Tael doesn't bolt on a separate eval product. An eval run is a normal trace, scores are metrics (tael_eval_score), judge notes are comments, and inputs/outputs are blobs — all the same primitives you already use for production debugging. Reports are just SQL queries over that telemetry.

This means the loop from "production failure" to "regression test" to "verified fix" stays inside one tool, on one data model.

Run an eval suite

tael eval run executes a command once per line of a JSONL case file, injecting eval identity and the OTLP endpoint into each child process so its spans land back in Tael tagged to the run:

tael eval run cases.jsonl --suite coding-regression \
  --cmd 'python run_case.py {case_id}' \
  --code-version $(git rev-parse --short HEAD)

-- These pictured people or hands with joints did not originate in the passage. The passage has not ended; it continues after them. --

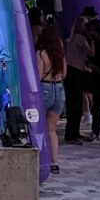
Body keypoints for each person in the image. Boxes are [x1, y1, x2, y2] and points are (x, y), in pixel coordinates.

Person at [36, 23, 66, 173]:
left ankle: (41, 158)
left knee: (38, 126)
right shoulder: (60, 55)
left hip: (45, 88)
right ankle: (54, 162)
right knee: (52, 129)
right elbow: (65, 74)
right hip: (59, 89)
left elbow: (38, 75)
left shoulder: (41, 54)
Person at [63, 15, 94, 144]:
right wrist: (92, 40)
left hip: (70, 72)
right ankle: (72, 134)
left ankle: (73, 132)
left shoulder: (71, 39)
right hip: (76, 72)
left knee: (73, 103)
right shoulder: (80, 38)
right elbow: (90, 53)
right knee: (76, 104)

The command template expands {case_id}, {case_index}, {run_id}, and {suite_id}. Each child sees TAEL_EVAL_SUITE_ID, TAEL_EVAL_RUN_ID, TAEL_EVAL_CASE_ID, TAEL_EVAL_CASE_INDEX, TAEL_EVAL_CASE_COUNT, TAEL_EVAL_CODE_VERSION, and OTEL_EXPORTER_OTLP_ENDPOINT.

Score the run

Scores are JSONL records ingested as tael_eval_score metric points:

tael eval score run_20260528_1710 scores.jsonl

Each line requires case_id, trace_id, metric, value, and scorer; optional fields include span_id, label, threshold, rationale_sha256, and source.

Inspect, report, compare

# List recent runs
tael eval runs

# Summary of one run: pass/fail counts, avg scores, cost
tael eval status run_20260528_1710

# Per-case breakdown and a rendered report
tael eval cases run_20260528_1710
tael eval report run_20260528_1710 --format table

# Diff a run against a baseline to catch regressions
tael eval compare run_20260528_1710 run_20260527_1710

Promote production failures into golden cases

The reliability loop: a real failure you found while debugging becomes a permanent test case.

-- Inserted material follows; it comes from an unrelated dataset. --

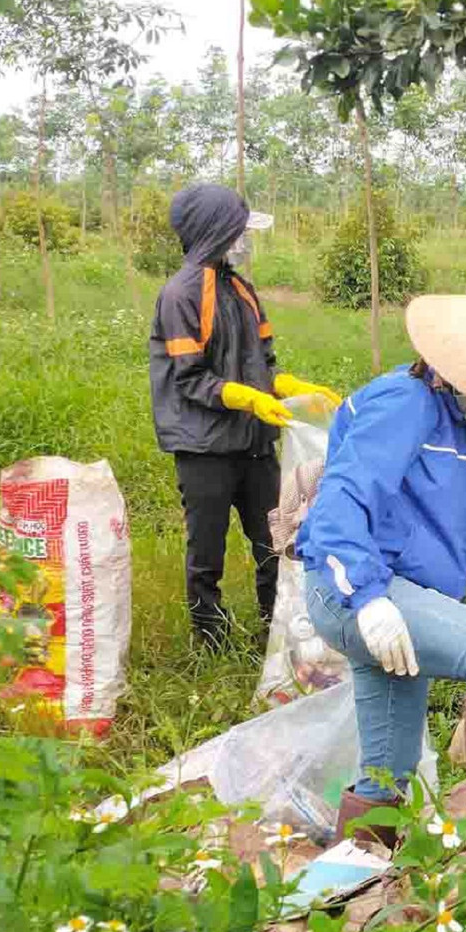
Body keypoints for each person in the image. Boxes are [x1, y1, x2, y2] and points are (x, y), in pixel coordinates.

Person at [296, 294, 466, 839]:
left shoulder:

# Turn a production trace into a golden eval case
tael eval case add --from-trace abc123def456 --suite golden \
  --case-id refund_permission_denied_loop --failure-mode tool_error

# Link the case to a tracked issue
tael eval case link --case-id refund_permission_denied_loop --issue-id issue_001

# Audit a suite for hygiene: provenance, duplicates, cost risks
tael eval suite inspect golden

The floor-raising loop

production stumble   →  tael issue create        (classify the failure)
recurring issue      →  tael signal              (track it over time)
golden case          →  tael eval case add       (lock in a regression test)
fix + re-run         →  tael eval run / score
verify               →  tael eval compare        (did the floor rise?)
roll out             →  tael experiment compare  (confirm in production)

tael eval, tael issue, tael signal, and tael experiment all write structured trace comments and metrics under the hood — so an eval failure is queryable with the exact same commands as a production incident.